How do those two statements square with the fact the number of operating oil rigs in this country has declined by over 20% since last summer? They don’t. Here’s the story from today’s news: “U.S. oil rig count drops another 4 percent” (http://bizbeatblog.dallasnews.com/2015/01/u-s-oil-rig-count-drops-another-4-percent.html/). That story states, “Since October 10, the oil rig count is down 18 percent, as rigs continue to be taken out of service across the nation’s oil fields.” Or “US [oil and gas] Rig Count Falls To Lowest Since August 2010,” (http://finance.yahoo.com/news/comes-baker-hughes-rig-count-173959401.html).
It would be more reasonable to say that production is falling less quickly than demand, but to say that would be to admit that the world’s economy is in recession, or depression, and that’s not acceptable for politicians, policymakers, and their toady talking-head MSM pundits.
You misunderstand “production” and “oil rigs drilling for oil.”

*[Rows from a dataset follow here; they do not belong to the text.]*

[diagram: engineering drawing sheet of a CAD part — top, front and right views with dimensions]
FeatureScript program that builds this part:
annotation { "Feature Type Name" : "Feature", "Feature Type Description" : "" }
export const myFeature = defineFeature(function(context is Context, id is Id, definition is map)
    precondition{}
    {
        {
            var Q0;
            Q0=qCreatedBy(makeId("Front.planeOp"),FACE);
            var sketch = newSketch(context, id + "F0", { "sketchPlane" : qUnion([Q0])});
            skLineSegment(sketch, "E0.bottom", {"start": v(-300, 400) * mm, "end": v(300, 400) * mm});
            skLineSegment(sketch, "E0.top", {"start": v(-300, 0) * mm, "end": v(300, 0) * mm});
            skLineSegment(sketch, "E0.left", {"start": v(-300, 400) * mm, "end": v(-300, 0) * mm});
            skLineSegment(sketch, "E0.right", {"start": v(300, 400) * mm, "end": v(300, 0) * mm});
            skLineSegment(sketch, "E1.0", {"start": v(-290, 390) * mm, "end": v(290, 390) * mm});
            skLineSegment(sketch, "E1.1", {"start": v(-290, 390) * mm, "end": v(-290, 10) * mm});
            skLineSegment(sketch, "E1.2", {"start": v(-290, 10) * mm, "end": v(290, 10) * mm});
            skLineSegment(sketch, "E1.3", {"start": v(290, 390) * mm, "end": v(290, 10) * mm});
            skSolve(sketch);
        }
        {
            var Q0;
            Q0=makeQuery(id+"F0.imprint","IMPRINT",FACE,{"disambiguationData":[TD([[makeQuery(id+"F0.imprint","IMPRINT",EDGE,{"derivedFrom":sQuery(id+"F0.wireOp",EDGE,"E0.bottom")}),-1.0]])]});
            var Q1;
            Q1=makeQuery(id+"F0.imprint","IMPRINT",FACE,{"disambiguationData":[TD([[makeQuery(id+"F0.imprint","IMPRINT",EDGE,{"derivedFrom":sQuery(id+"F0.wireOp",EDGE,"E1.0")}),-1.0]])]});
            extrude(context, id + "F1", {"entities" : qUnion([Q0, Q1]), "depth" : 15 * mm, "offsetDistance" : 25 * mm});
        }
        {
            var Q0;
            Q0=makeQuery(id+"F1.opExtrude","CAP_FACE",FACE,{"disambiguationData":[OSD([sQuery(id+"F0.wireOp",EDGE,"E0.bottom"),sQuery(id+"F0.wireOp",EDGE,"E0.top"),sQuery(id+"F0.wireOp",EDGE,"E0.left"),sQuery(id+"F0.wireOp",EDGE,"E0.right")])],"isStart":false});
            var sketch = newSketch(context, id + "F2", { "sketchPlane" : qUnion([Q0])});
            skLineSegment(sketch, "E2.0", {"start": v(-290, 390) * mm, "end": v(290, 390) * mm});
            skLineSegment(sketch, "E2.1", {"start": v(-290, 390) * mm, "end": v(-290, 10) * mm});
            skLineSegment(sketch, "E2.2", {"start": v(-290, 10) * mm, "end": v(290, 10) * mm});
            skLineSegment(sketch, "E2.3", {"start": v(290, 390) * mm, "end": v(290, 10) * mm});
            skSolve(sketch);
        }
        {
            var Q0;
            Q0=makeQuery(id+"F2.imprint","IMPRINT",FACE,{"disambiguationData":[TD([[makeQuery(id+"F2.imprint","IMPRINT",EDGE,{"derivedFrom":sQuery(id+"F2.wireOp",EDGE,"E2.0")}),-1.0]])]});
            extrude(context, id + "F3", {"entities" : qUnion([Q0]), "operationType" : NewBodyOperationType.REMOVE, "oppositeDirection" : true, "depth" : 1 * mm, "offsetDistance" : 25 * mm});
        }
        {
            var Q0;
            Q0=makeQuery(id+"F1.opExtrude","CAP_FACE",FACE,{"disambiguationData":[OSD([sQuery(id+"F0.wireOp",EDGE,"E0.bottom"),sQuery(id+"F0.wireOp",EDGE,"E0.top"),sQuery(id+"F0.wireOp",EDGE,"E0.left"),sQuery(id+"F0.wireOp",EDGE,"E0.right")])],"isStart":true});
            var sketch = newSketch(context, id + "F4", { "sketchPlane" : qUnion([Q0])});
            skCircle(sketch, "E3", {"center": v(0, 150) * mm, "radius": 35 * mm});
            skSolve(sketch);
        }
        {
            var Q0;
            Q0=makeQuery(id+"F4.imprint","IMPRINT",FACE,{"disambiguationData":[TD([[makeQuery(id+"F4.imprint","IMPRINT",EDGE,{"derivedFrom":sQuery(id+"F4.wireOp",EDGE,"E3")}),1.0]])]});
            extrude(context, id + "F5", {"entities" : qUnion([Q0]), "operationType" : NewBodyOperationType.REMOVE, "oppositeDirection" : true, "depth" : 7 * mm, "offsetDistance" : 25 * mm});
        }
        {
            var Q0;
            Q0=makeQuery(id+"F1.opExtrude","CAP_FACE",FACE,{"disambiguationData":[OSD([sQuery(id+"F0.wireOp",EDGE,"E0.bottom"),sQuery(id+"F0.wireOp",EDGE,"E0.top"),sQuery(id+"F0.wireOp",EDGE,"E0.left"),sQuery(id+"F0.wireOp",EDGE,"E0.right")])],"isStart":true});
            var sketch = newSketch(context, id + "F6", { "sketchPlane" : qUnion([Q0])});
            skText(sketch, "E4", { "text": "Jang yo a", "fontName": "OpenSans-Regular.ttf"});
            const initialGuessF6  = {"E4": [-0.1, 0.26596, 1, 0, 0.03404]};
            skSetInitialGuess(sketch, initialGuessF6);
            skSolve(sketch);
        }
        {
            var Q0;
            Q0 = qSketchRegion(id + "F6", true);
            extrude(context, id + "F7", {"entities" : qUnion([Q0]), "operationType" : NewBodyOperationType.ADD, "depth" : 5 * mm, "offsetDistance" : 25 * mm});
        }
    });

Production is the quantity of oil from a finished well reaching a trading hub. It’s measured in barrels.
Drilling for oil is done with a drilling “rig”; it’s an activity that costs a lot of money and may not “produce” any oil (dry well), or lots of oil, gas, condensate, and/or natural gas liquids, but ONLY after the drilling is finished, the well has been completed, and hooked up to processing equipment and a pipeline or some other means of transportation. All of which takes time. That drilling rig goes into the “rig count.” Once the well is drilled, the rig moves on to another project or is idled.
At that point, the new well starts producing oil or gas. For the rest of its life, the well “produces” – and the rig count no longer enters into the equation for that well.
So the rig count can plunge for many months, while production (from existing wells and newly completed wells) can continue to rise.
And this is what is happening in the US: Production in the US is rising (just check the numbers), the rig count is plunging (see my latest post on this), demand in the US is rising, but slowly, and inventories are soaring.
If you click on the tab “The Oil Bust,” you’ll see lots of articles that get into all of this. Start working your way through them, and it will all make sense after a while.
The oil stored on tankers is not flat price speculative, let alone luring others to make spec bets. The storers are buying cash and selling deferred futures. This is currently quite profitable because of the high contango. It will continue until storage is used up, which can be quite awhile. At that point (which has happened) contango will go to levels that entice tertiary storageholders into loading up. In the 90s, this caused the contango to go to $1 per month. Tertiary storage is extremely high. Think of businesses and homes topping off their tanks.
Rjohnson’s point is well taken. Total world storage ex SPRs is small relative to demand. If a cutback could be arranged, oil stocks would decline quickly. That’s why I think the first sign of a turnaround agreement would involve the US or China adding to their SPR.